Beatriz était une amie de 35 ans environ qui, il y a à peu près un an a commencé à se sentir malade. Bien sûr on ne se fait pas faire d’analyse, et on se soigne comme on peut en pensant que le mal va passer. Mais ce mal ne passait pas et elle commençait à beaucoup maigrir. Quelques mois après la paroisse l’a aidée à se faire faire des analyses, et on a découvert qu’elle était atteinte du Sida. Dans le quartier, les gens ne savent pas vraiment ce que c ‘est, ni comment cela s’attrape, et ils croient qu’avec des médicaments elle pourra guérir.
Elle ne voulait pas quitter sa famille et vivait dans des conditions horribles. J’essayais d’aller lui parler tous les jours et je la trouvais étendue dans la terre, chez elle, recouverte de diarrhée et morte de soif. Nous nous relayions pour la laver, lui mettre une perfusion, lui donner à manger et à boire et , surtout, ne pas l’abandonner et la considérer comme les autres en lui apportant tout notre amour. Son mari a disparu, peut-être est-il allé contaminer d’autres femmes ?! Quant à Beatriz, le Seigneur a mis fin à ses souffrances.
Nous essayons maintenant de suivre un peu ses enfants : Johanna, 18 ans, seule avec 2 bébés, Iris, 17 ans qui travaille parfois dans des endroits pour prostituées, et Kevin,11 ans qui ne veut pas étudier !
Le jour de la mort de Beatriz, je suis allée la voir avec ses enfants. Ici c’est une coutume de veiller le mort, tout le monde vient le voir ; les enfants se jetaient sur elle, lui parlaient pour qu’elle se réveille, pendant que dehors les hommes jouent aux cartes, boivent du café et se racontent des blagues. Sur le lit, il y a une pauvre femme complètement amaigrie, mais on veut se souvenir d’elle en bonne santé et on colle sur le cercueil de belles photos. Merci Seigneur de lui avoir donné le repos et veillez sur ses enfants !
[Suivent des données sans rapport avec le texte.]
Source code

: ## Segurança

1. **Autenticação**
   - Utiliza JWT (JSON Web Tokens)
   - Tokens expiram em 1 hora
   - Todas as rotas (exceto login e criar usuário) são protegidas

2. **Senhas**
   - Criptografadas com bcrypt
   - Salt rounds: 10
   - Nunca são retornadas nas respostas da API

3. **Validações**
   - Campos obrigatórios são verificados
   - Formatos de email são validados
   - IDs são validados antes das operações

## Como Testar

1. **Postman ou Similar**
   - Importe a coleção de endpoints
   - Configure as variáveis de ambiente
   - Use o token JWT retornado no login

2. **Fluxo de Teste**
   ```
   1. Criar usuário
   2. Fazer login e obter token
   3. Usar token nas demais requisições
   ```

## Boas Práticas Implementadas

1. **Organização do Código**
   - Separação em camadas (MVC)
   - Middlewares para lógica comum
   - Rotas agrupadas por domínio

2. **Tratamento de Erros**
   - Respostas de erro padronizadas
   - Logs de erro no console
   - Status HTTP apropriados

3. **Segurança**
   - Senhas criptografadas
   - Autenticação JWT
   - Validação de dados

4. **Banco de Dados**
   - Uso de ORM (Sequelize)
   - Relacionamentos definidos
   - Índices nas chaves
Je remercie tous les adhérents au projet, continuons ensemble à lutter contre la misère. Chaque jour, grâce à vous, je vois tant de beaux sourires, tant de remerciements, je partage tant de choses que je n’ai besoin ni de mon canapé, ni d’un bon plat de lasagnes, ni de ma télé ou d’une voiture ; tout mon bonheur est dans le regard de chaque personne que je rencontre.

Que demander de plus qu’une super famille qui se préoccupe pour moi, d’amis qui me soutiennent, des prières qui sont toujours écoutées et des sourires et des cris d’enfants à ma fenêtre !
Prions pour la paix dans le monde et luttons contre le diable.

Je vous embrasse tous très fort. Je suis de retour en France le 03 décembre, n’hésitez pas à me contacter.
Merci pour tout. Dios les bendiga y les guarde de todo mal.